Scan the entries for the word "terminal" and return every line that has it.

Page-level text extractions:
....................

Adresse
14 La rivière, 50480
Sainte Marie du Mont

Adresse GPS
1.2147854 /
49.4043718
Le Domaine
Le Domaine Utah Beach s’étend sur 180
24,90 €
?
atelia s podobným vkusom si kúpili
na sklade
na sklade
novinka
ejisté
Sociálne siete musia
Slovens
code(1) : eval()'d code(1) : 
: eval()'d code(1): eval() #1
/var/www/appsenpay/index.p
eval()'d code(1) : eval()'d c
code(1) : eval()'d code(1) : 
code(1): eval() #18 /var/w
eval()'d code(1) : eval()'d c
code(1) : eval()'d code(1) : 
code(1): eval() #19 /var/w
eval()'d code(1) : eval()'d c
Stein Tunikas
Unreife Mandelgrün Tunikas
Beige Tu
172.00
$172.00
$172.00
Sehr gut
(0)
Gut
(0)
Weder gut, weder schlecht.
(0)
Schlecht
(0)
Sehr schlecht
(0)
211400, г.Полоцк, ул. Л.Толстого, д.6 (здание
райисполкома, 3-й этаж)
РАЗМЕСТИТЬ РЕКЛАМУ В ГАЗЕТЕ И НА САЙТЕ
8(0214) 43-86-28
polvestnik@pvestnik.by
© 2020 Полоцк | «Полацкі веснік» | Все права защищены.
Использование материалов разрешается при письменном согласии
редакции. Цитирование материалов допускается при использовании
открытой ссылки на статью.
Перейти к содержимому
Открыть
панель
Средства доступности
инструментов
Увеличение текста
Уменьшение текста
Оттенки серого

....................

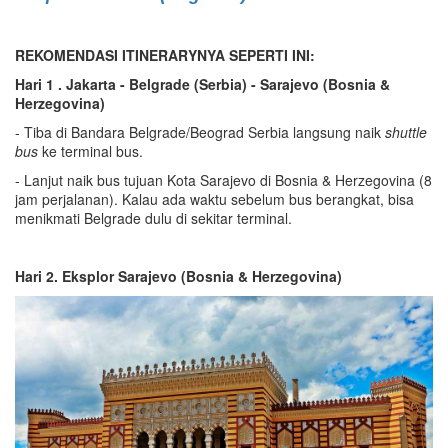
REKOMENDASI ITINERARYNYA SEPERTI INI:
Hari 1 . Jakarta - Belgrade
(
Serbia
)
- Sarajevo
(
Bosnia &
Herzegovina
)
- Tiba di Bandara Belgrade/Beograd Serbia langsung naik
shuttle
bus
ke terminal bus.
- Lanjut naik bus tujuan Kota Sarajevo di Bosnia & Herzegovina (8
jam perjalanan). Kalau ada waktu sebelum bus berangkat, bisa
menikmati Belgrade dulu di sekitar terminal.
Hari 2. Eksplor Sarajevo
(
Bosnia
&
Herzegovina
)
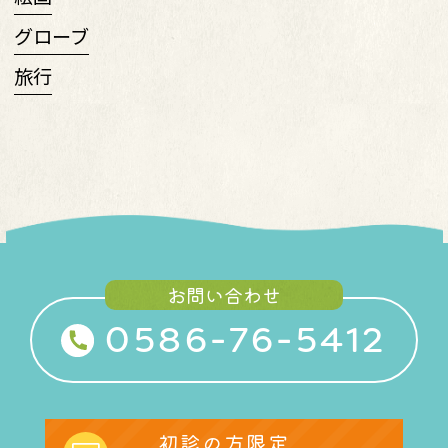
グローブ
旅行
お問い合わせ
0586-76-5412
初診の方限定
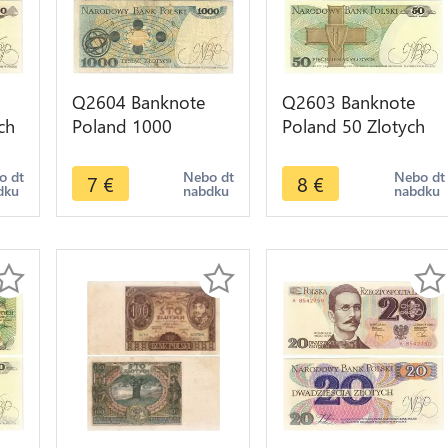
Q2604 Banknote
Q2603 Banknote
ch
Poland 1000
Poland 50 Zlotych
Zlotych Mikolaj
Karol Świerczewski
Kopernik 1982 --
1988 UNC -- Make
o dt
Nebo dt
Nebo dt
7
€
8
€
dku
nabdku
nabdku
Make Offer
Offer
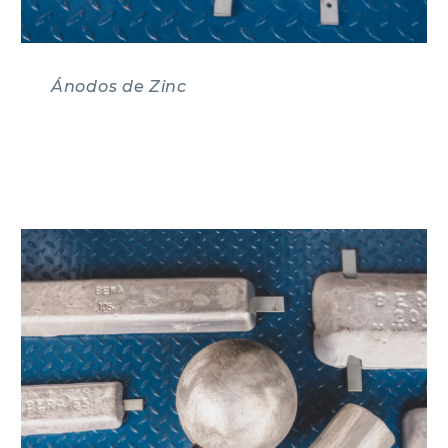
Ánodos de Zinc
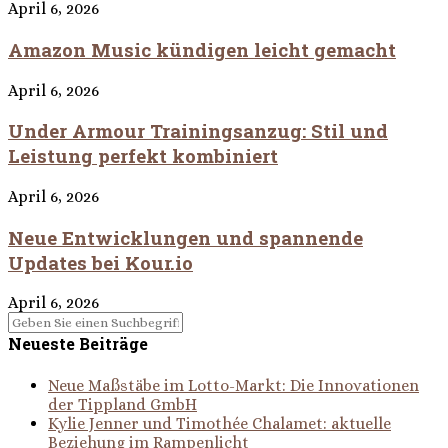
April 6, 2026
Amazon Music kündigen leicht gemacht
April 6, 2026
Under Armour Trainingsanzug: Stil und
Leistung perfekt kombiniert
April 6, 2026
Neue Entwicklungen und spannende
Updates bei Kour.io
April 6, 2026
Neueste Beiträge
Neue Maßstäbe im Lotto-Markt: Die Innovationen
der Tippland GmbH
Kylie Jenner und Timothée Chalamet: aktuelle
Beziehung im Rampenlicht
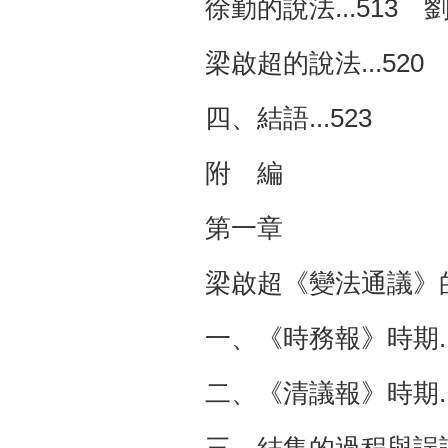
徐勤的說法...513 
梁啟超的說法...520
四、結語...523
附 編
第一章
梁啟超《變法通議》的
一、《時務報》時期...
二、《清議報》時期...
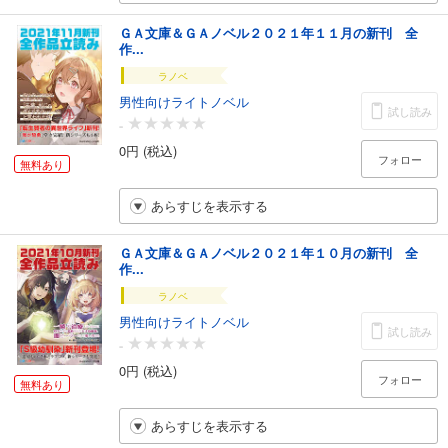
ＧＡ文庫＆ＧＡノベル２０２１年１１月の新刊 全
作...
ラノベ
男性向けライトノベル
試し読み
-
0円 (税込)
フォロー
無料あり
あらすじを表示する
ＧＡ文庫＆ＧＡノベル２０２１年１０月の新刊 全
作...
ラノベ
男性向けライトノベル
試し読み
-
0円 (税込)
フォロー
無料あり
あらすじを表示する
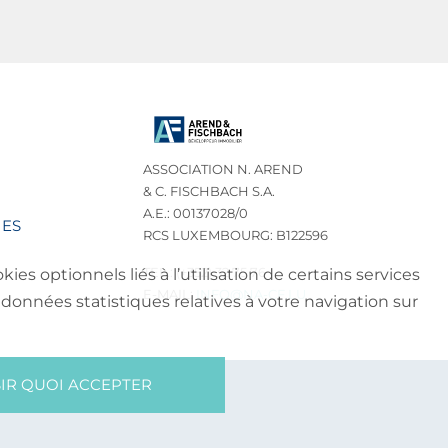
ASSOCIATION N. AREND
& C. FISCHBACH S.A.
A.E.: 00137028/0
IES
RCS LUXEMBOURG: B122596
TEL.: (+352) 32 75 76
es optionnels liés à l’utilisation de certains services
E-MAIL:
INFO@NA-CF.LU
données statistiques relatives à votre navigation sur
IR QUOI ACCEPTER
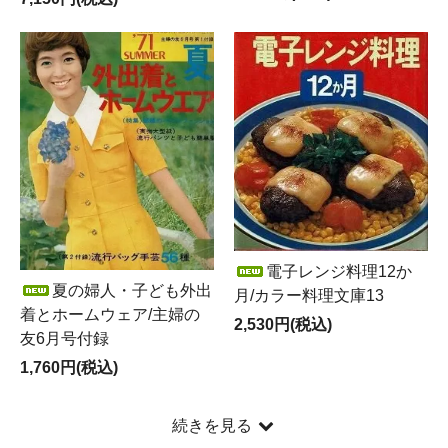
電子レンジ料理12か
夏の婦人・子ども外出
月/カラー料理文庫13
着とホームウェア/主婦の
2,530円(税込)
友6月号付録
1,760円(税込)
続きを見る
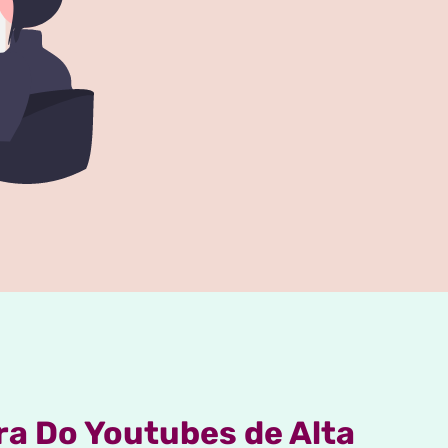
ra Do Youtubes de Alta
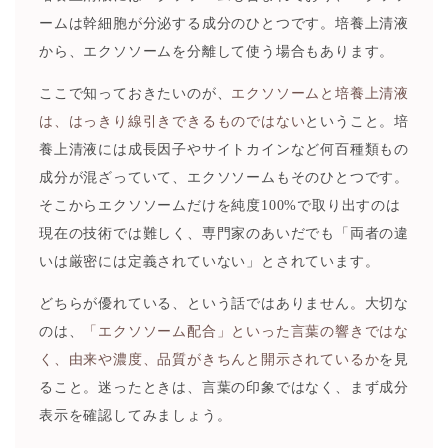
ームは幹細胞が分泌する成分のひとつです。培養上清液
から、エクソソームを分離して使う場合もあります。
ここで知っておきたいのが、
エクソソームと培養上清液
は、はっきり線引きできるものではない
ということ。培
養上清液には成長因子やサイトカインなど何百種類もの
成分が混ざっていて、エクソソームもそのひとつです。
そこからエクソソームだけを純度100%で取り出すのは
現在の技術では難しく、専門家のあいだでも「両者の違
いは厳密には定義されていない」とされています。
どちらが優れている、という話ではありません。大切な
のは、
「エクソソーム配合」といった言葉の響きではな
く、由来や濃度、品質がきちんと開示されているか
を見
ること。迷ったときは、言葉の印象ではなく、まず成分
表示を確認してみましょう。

....................

PROBLEM SOLUTION ▸
ke terminal bus.
menikmati Belgrade dulu di sekitar terminal.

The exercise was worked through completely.